──────── THE DATA ────────

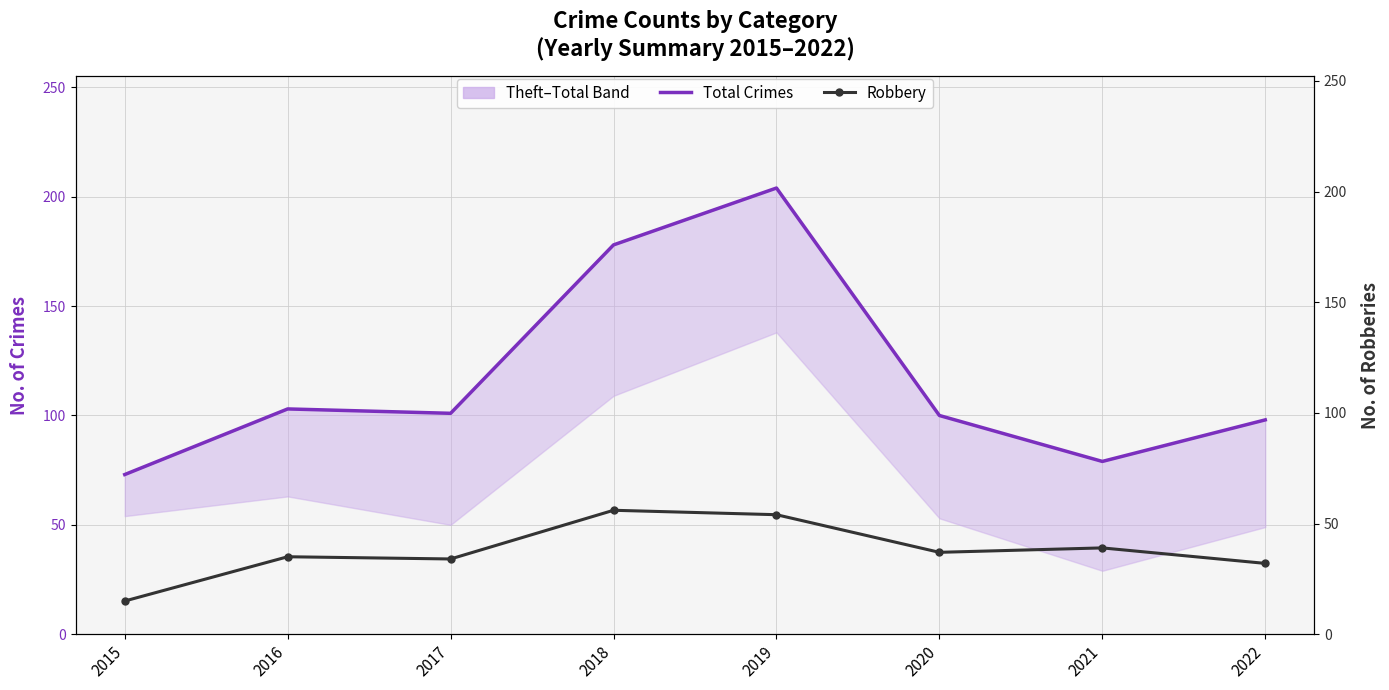

How many data points in Total Crimes are above 101?

3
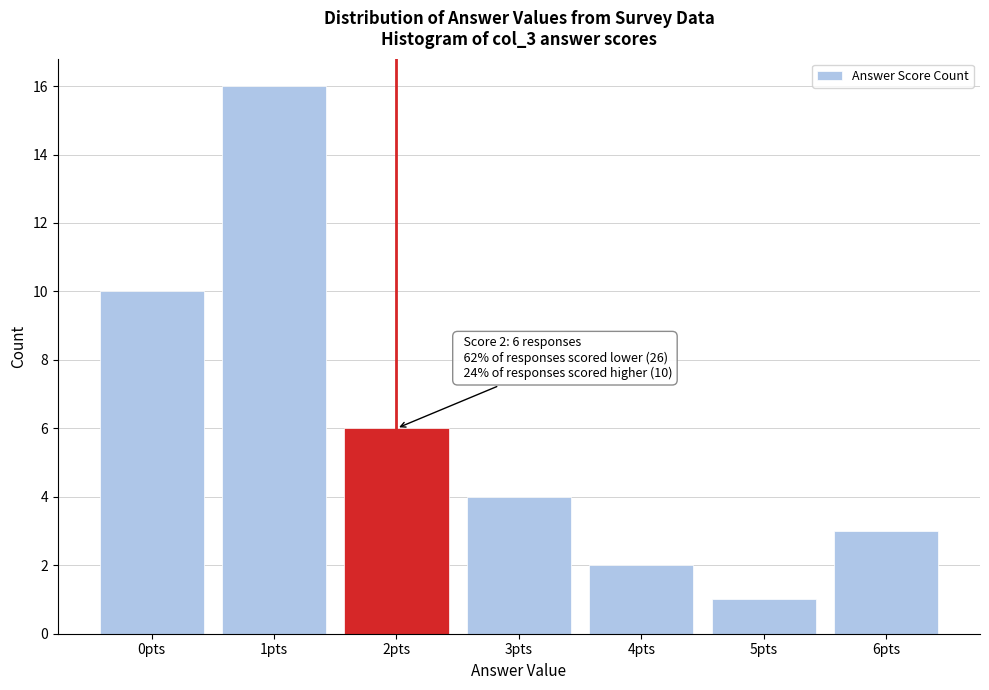

Reading right to left, list all the values displayed in this chart.

3	1	2	4	6	16	10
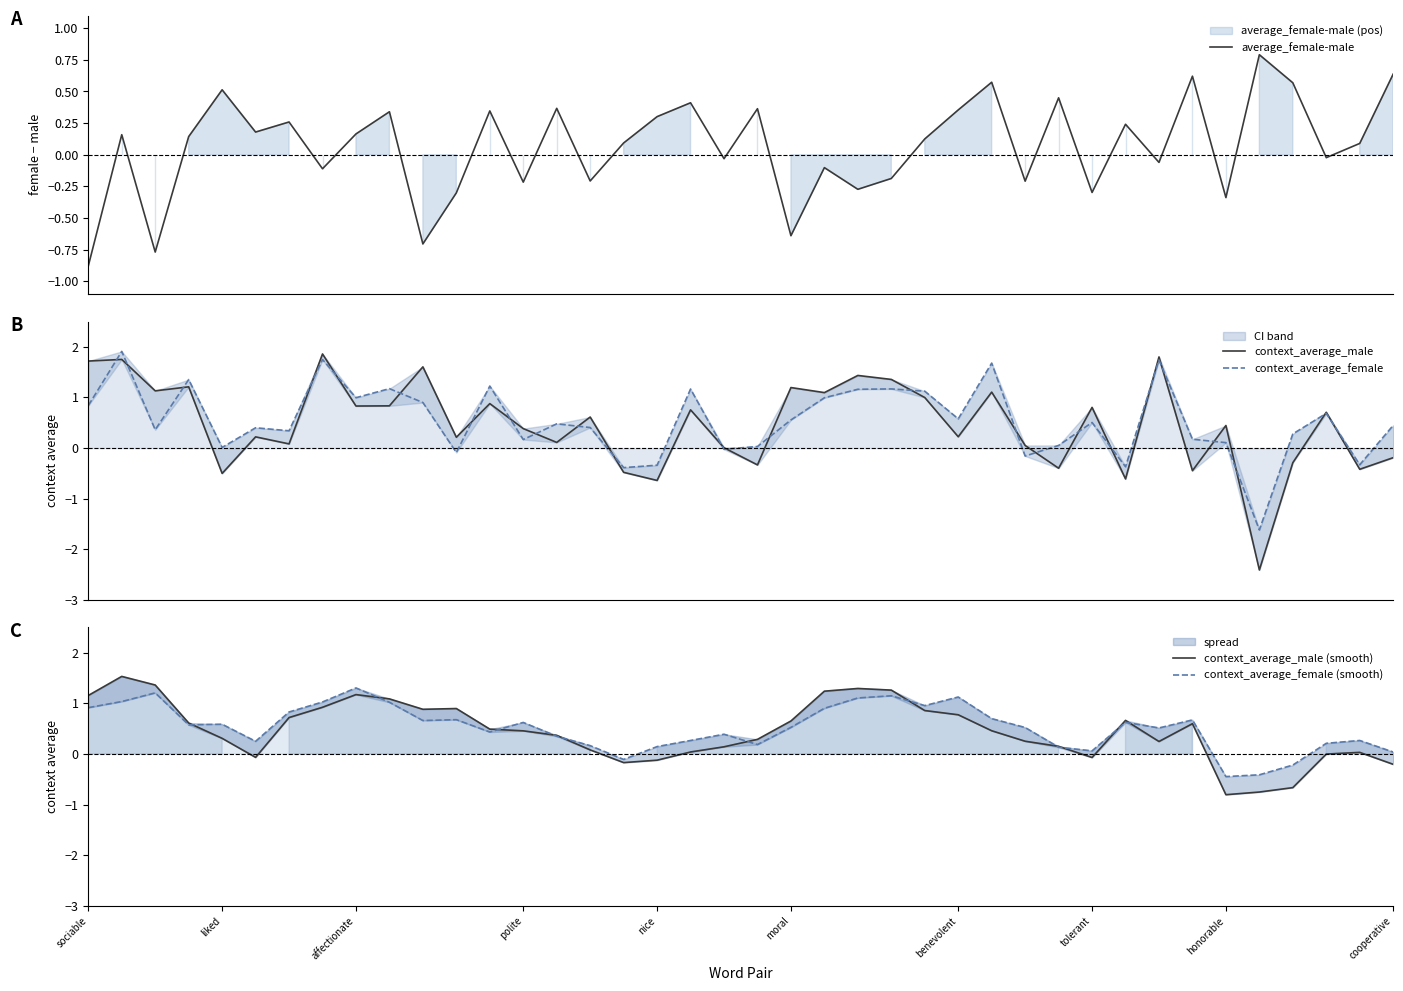

After their last crossing, which series has the higher values: context_average_female or context_average_male?

context_average_female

────────

#### [TASK BRIEF]
Please copy out every row above word for word, leaving the pictures out.

#### [ANSWER FOR THIS EXERCISE]
How many data points in Total Crimes are above 101?

3

Reading right to left, list all the values displayed in this chart.

3	1	2	4	6	16	10

After their last crossing, which series has the higher values: context_average_female or context_average_male?

context_average_female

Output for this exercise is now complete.